Text shown:
========================================================================

In 2020, with the emergence of protocols such as Curve, Compound, and Yearn, the total value locked (TVL) in DeFi has soared to more than $10 billion. In 2021, NFTs captured mainstream media attention, with projects like CryptoPunks and Bored Ape Yacht Club reaching multi-billion dollar valuations. Based on current trends and forecasts, many believe that Summer 2022 will be dubbed "Layer 2 Summer".
For the past few years, Ethereum has had a problem with transaction congestion. Simple actions like sending tokens or trading them on a decentralized exchange can cost upwards of $50 and take hours. As a result, several projects have emerged to try to solve this scalability problem and make smart contracts available to everyone, some of these blockchains include Binance Smart Chain, Avalanche, Fantom, and Solana.
These solutions have all succeeded in making transactions faster and cheaper, and have therefore attracted some users of Ethereum. However, these chains sometimes sacrifice security for speed. For example, Binance Smart Chain has only 21 validators, while Ethereum has over 200,000 validators, and Solana has seen seven outages this year alone. Also, the combined value of these blockchains is in the billions, but they have never been able to replace Ethereum. Ethereum's strong track record for decentralization and security makes it a great choice for anyone concerned about potential censorship or disruption, despite its high fees.
In order to maintain Ethereum’s level of security and decentralization without sacrificing speed or cost, second-layer solutions emerged. More and more cryptocurrency exchanges are adopting and integrating the second layer.
The "DeFi Summer" of 2020 started with only about $1 billion locked in DeFi protocols, and that number soared to $10 billion a few months later. The same phenomenon may also occur in second-layer solutions, especially as more DeFi dApps such as Aave and Uniswap are deployed into their ecosystems. Additionally, the Ethereum merger is coming, and the Ethereum blockchain will switch from proof-of-work to proof-of-stake and potentially become a deflationary asset.

========================================================================

Work instruction 1: In the text above about Ethereum scaling, how many validators does Binance Smart Chain have?
Work instruction 2: Continue the text above about Ethereum scaling, picking up after its last sentence.

========================================================================

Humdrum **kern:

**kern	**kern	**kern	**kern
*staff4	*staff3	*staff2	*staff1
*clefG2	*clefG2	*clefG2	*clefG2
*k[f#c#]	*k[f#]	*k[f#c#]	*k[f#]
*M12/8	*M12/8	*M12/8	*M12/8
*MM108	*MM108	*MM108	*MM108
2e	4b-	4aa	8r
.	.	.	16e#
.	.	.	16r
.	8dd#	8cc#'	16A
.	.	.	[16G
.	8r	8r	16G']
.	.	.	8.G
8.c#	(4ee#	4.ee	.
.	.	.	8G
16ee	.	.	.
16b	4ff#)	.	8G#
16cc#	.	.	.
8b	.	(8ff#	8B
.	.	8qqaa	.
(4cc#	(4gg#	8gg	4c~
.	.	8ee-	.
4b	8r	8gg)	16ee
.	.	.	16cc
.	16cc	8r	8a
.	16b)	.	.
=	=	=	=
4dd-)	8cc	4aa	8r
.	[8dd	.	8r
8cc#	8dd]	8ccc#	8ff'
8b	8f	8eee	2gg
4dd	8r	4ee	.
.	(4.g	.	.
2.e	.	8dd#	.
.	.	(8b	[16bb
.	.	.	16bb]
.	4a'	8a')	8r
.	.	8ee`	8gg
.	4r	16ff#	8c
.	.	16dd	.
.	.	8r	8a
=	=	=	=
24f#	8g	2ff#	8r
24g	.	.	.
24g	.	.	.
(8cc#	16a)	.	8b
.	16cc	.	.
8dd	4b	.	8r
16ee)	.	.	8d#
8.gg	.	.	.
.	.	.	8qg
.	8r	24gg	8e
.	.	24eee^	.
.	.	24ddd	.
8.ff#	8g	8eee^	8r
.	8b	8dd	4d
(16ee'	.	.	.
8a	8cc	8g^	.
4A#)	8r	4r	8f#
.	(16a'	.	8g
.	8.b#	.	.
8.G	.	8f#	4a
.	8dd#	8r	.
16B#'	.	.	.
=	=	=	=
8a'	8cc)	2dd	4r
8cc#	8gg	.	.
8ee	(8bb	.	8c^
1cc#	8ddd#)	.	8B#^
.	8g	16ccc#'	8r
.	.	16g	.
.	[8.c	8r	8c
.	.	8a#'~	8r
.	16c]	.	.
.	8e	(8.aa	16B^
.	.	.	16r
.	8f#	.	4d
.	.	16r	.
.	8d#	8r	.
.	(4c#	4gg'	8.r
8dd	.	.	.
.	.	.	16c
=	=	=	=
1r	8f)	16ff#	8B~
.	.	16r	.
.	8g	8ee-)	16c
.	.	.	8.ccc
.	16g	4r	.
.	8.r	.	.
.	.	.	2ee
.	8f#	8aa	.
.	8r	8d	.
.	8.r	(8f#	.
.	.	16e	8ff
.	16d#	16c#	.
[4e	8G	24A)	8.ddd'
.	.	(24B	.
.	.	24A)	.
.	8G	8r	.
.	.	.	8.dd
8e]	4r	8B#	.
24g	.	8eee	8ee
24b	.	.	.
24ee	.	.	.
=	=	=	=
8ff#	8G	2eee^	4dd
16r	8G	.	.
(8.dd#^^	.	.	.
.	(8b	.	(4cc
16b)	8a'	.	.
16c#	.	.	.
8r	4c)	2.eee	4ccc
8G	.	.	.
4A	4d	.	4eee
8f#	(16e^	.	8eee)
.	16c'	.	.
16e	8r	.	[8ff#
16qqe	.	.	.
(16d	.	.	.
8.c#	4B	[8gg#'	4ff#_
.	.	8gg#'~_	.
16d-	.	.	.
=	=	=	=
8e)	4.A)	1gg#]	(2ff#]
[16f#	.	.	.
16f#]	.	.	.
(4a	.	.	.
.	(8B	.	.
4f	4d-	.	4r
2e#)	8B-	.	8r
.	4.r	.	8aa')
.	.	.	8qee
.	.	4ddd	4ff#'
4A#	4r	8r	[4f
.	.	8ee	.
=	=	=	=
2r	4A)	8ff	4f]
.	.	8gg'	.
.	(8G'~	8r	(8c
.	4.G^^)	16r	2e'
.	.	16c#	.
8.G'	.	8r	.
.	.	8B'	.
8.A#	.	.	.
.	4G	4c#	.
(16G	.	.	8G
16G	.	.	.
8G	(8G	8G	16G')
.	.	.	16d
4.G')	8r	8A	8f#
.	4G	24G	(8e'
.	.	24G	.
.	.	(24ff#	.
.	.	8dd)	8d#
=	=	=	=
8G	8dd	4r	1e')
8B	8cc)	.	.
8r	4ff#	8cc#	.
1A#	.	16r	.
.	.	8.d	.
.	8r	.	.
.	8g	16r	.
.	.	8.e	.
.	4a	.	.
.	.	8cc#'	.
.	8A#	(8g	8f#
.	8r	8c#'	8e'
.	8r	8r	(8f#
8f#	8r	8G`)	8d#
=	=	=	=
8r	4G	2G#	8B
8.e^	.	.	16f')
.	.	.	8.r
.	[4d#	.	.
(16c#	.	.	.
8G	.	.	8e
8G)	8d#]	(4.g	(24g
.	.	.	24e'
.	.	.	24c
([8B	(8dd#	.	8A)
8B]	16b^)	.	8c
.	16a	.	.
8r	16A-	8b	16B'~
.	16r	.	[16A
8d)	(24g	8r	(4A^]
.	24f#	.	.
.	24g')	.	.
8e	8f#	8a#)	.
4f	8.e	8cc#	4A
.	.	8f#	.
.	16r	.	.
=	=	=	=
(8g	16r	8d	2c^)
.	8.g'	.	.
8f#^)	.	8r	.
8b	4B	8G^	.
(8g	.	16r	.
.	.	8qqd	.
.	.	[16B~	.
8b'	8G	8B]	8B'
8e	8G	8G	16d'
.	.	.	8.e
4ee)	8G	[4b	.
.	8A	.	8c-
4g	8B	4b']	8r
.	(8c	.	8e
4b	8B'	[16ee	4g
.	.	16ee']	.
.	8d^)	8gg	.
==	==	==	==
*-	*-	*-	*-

========================================================================

Answer section 1: 21

Answer section 2:
A few weeks ago, Optimism announced that they would be airdropping their governance token, OP, to anyone using the platform. This caused a frenzy in the cryptocurrency community, and Arbitrum will likely soon follow suit and airdrop their own token. These would be two of the largest airdrops in recent history and could net their recipients thousands of dollars. It will also incentivize more people to connect their funds from other blockchains to these solutions, and the second layer is expected to offer their governance tokens as a liquidity incentive for their top dApps.
Increasing integration and adoption by exchanges and companies, incentives provided by airdrops, and hype surrounding Ethereum mergers could be the catalyst for the “Layer 2” boom. The best way for potential investors to capitalize on this trend is to compete for protocol airdrops by bridging funds and actually engaging with their ecosystem.
Most signs point to a "Layer 2 Summer" becoming a reality, which will benefit Ethereum and smart contracts in general.